* Work instructions: Search the material for the word "conjunction" and copy every line in which it occurs.
[[ Input data open ]]
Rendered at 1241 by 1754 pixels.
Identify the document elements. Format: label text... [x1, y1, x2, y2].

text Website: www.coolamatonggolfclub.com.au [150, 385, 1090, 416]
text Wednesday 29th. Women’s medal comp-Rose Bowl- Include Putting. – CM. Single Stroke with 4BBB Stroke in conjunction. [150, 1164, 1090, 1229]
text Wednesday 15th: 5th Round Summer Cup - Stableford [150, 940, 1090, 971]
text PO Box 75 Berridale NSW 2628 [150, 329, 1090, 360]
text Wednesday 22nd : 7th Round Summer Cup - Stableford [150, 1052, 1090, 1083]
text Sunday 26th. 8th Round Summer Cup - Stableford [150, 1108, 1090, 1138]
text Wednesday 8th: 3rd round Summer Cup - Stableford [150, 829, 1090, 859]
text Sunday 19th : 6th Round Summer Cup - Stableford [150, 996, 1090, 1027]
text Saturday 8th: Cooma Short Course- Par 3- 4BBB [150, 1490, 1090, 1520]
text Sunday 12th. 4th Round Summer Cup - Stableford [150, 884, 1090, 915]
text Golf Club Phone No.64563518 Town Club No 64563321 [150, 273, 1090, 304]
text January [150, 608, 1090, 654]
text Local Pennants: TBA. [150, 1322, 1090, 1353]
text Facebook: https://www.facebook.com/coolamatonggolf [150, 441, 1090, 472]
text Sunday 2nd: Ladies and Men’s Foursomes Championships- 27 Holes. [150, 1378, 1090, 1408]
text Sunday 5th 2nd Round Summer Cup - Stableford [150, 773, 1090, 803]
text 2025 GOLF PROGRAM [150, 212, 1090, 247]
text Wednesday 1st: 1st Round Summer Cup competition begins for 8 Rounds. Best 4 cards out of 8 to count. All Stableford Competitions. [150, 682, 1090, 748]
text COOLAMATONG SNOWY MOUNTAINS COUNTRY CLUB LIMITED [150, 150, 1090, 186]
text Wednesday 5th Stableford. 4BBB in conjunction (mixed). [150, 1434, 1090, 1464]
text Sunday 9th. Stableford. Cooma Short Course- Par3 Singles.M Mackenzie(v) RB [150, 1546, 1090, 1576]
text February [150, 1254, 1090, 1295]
[[ Input data closed ]]
* Written solution:
text Wednesday 29th. Women’s medal comp-Rose Bowl- Include Putting. – CM. Single Stroke with 4BBB Stroke in conjunction. [150, 1164, 1090, 1229]
text Wednesday 5th Stableford. 4BBB in conjunction (mixed). [150, 1434, 1090, 1464]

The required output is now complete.